» What to work on
Write back every line of the listing exactly, excluding images.

» Data below
··········

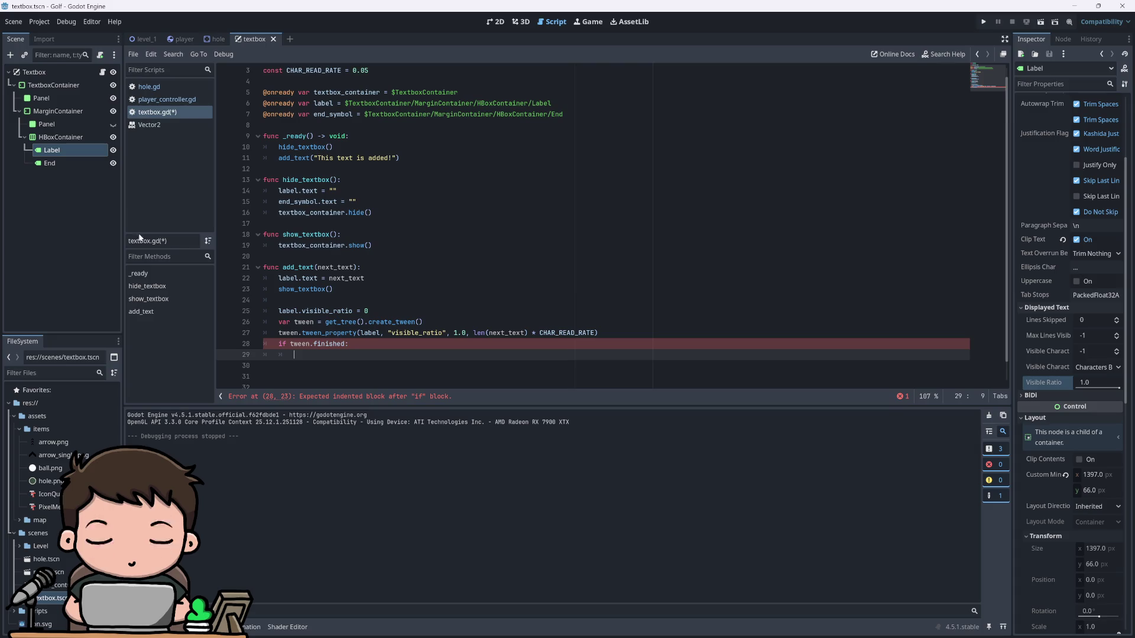
# Step: Insert end_symbol in the if body and restore the accidentally edited quotes on line 15
pyautogui.write('end_')
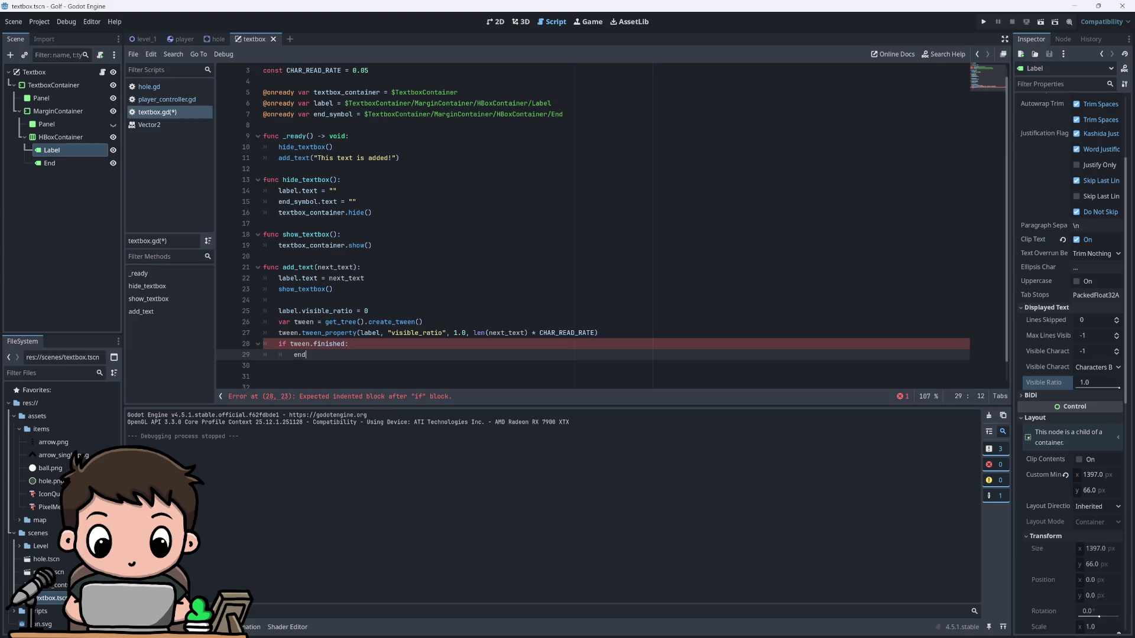
pyautogui.press('Return')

··········

» Answer to this exercise
# Step: Insert end_symbol in the if body and restore the accidentally edited quotes on line 15
pyautogui.write('end_')
pyautogui.press('Return')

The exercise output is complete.